=== TEXT EXTRACT ===
+++++

The complete ESPP guide

Everything employees need to know — from enrollment to taxes to the sell-or-hold decision.

Contribution strategy

How much should I contribute to my ESPP?

Contribute the maximum your plan allows — typically 10–15% of salary — up to the $25,000 IRS annual cap. ESPP contributions are after-tax, but the guaranteed discount return almost always justifies the cash flow impact.

Priority order: Capture your full 401(k) employer match first (50–100% instant return). Then max your ESPP. Then additional 401(k) contributions.

Sell vs. hold

Should I sell ESPP shares immediately?

Most financial planners say sell immediately. You lock in the guaranteed return, eliminate stock price risk, and avoid concentrating wealth in the same company that pays your salary.

Holding for a qualifying disposition saves taxes but requires 2+ years from offering date and 1+ year from purchase — during which the stock could fall. For most people, the immediate sale wins on a risk-adjusted basis.

ESPP vs. RSU

ESPP vs. RSU — what is the difference?

RSUs are shares granted as compensation. They vest over time and trigger ordinary income tax at vesting — no purchase required, no guaranteed discount.

ESPPs require you to contribute paycheck money to buy shares at a discount. The tax event happens at sale, not at purchase. ESPPs have a guaranteed minimum return; RSUs do not. Many tech employees have both and should coordinate the timing of sales carefully.

+++++

=== SUPPLIED DATA ===
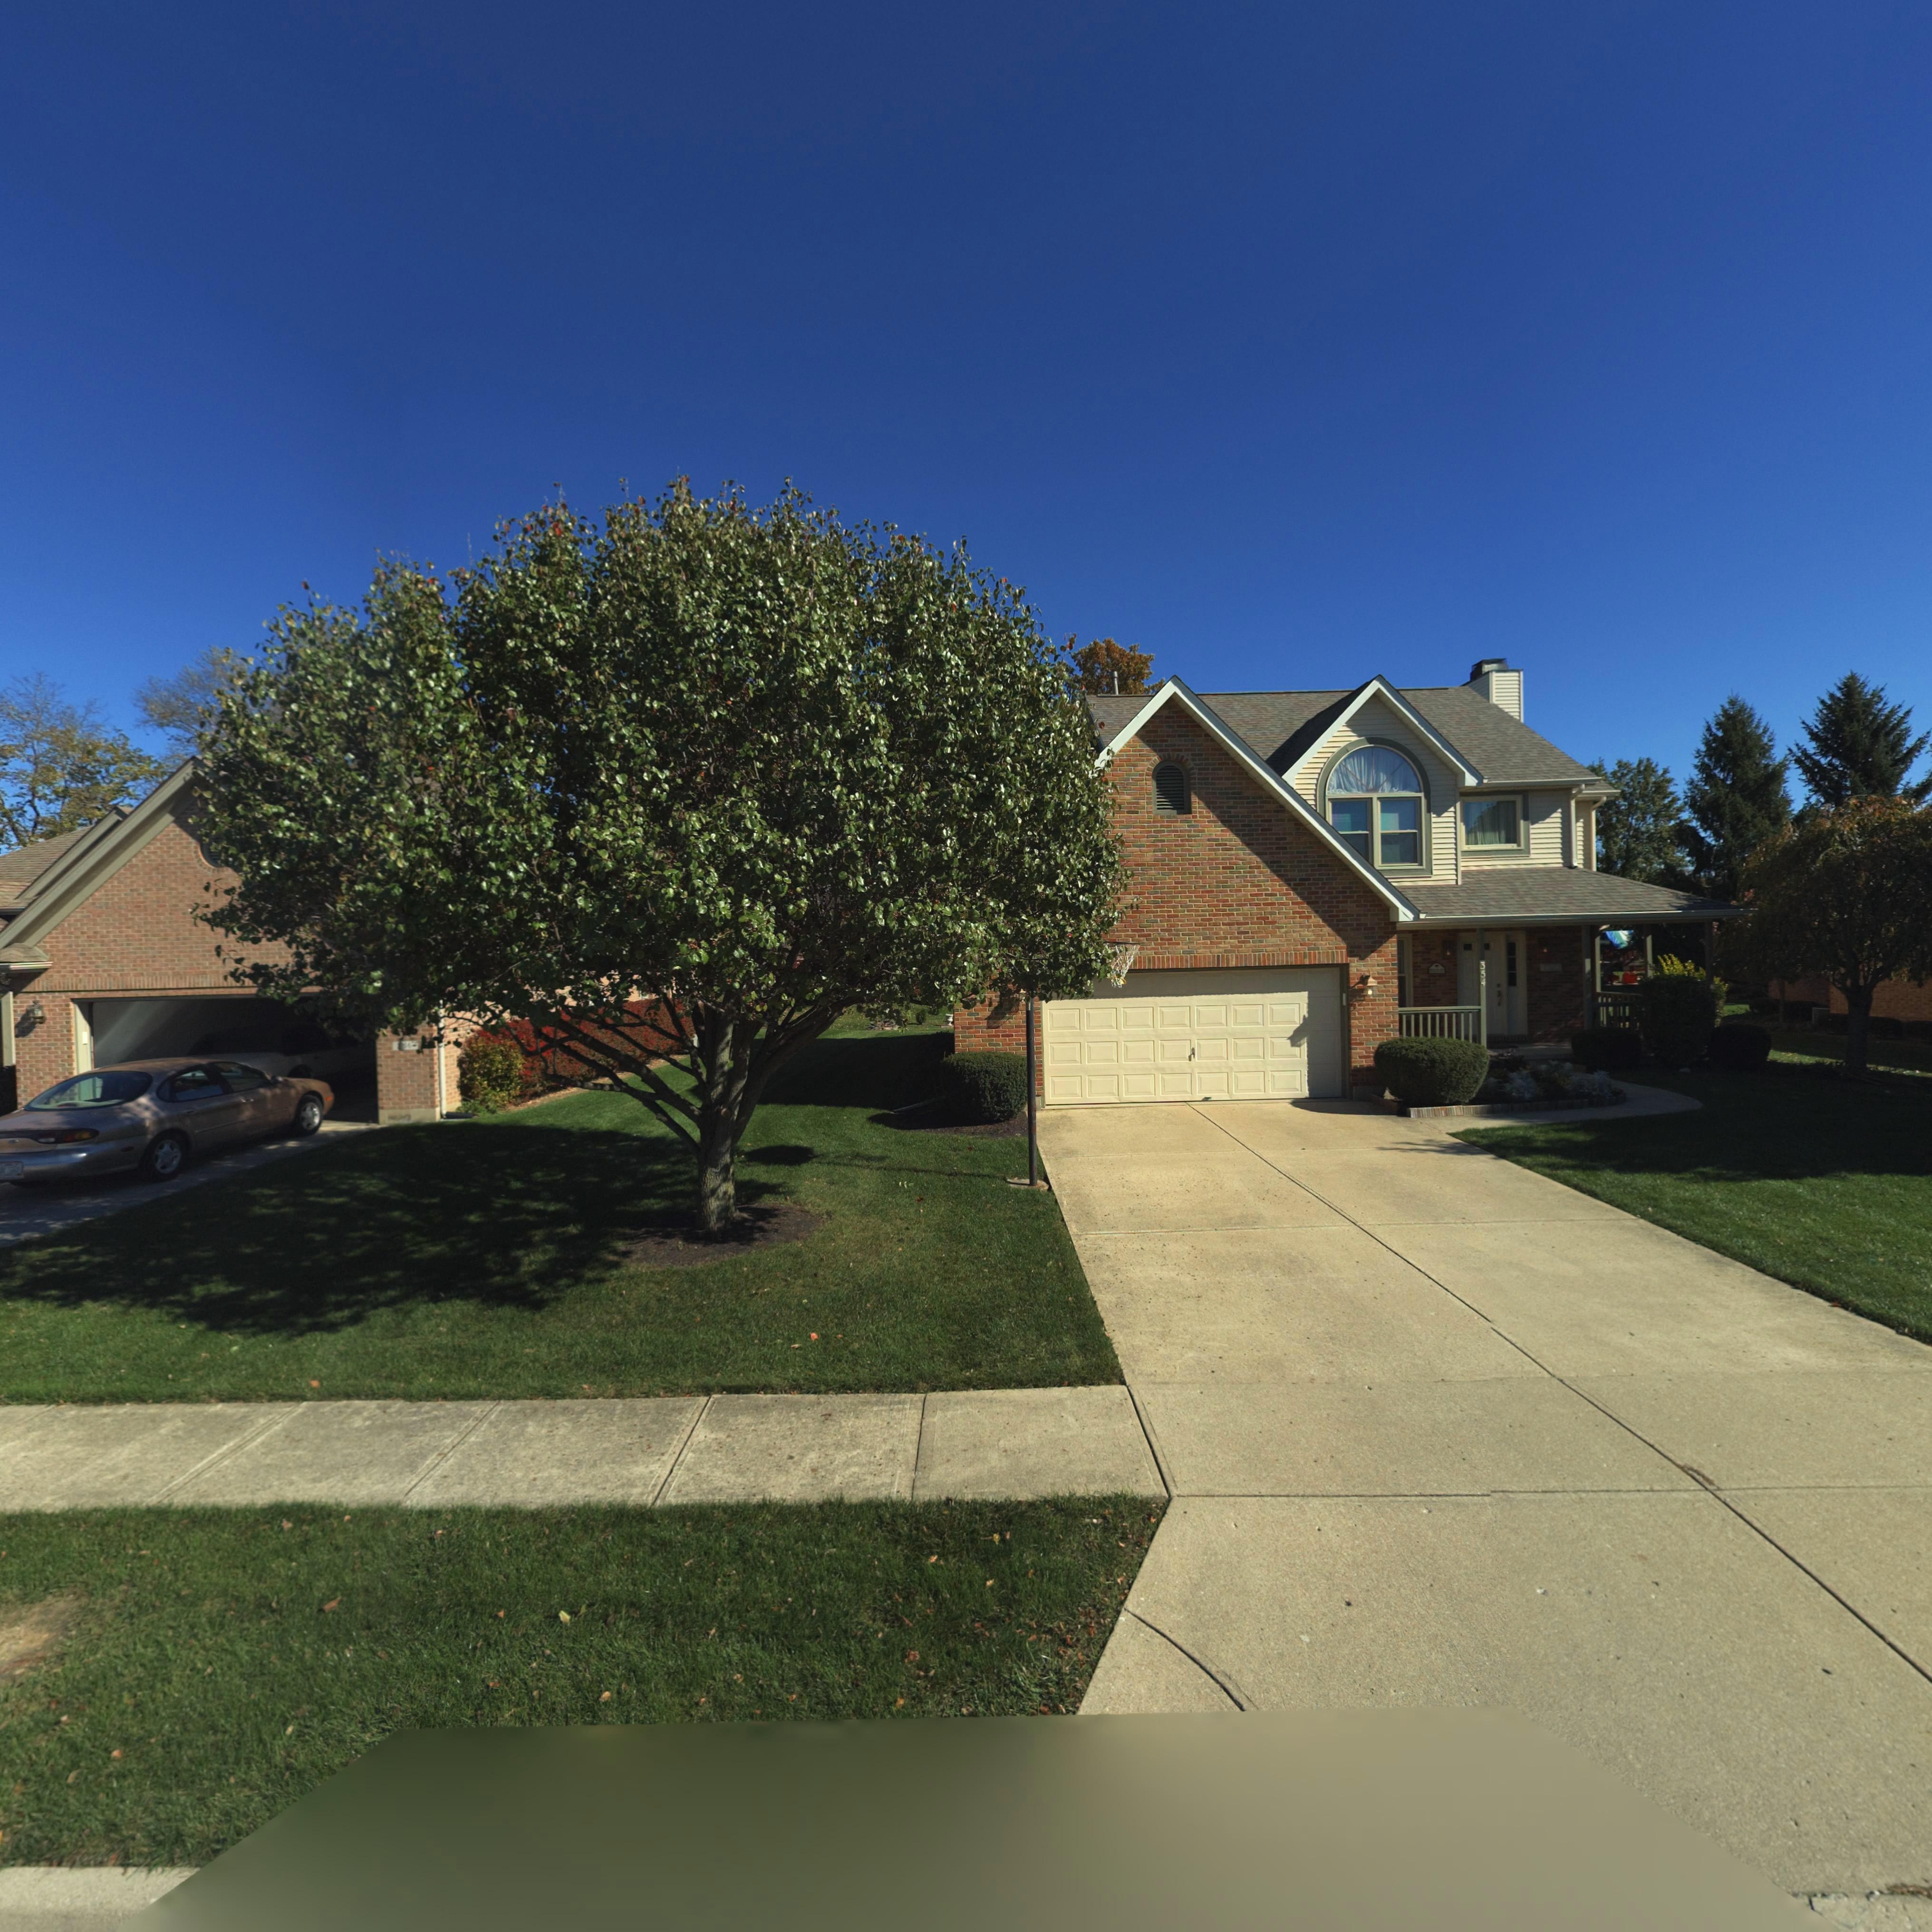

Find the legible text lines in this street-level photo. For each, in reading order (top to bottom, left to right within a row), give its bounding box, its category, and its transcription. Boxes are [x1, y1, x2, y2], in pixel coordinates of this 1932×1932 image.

+++++

=== YOUR GOAL ===
Copy out the ESPP guide word for word, from its title to its final sentence.

=== IN RESPONSE ===
The complete ESPP guide

Everything employees need to know — from enrollment to taxes to the sell-or-hold decision.

Contribution strategy

How much should I contribute to my ESPP?

Contribute the maximum your plan allows — typically 10–15% of salary — up to the $25,000 IRS annual cap. ESPP contributions are after-tax, but the guaranteed discount return almost always justifies the cash flow impact.

Priority order: Capture your full 401(k) employer match first (50–100% instant return). Then max your ESPP. Then additional 401(k) contributions.

Sell vs. hold

Should I sell ESPP shares immediately?

Most financial planners say sell immediately. You lock in the guaranteed return, eliminate stock price risk, and avoid concentrating wealth in the same company that pays your salary.

Holding for a qualifying disposition saves taxes but requires 2+ years from offering date and 1+ year from purchase — during which the stock could fall. For most people, the immediate sale wins on a risk-adjusted basis.

ESPP vs. RSU

ESPP vs. RSU — what is the difference?

RSUs are shares granted as compensation. They vest over time and trigger ordinary income tax at vesting — no purchase required, no guaranteed discount.

ESPPs require you to contribute paycheck money to buy shares at a discount. The tax event happens at sale, not at purchase. ESPPs have a guaranteed minimum return; RSUs do not. Many tech employees have both and should coordinate the timing of sales carefully.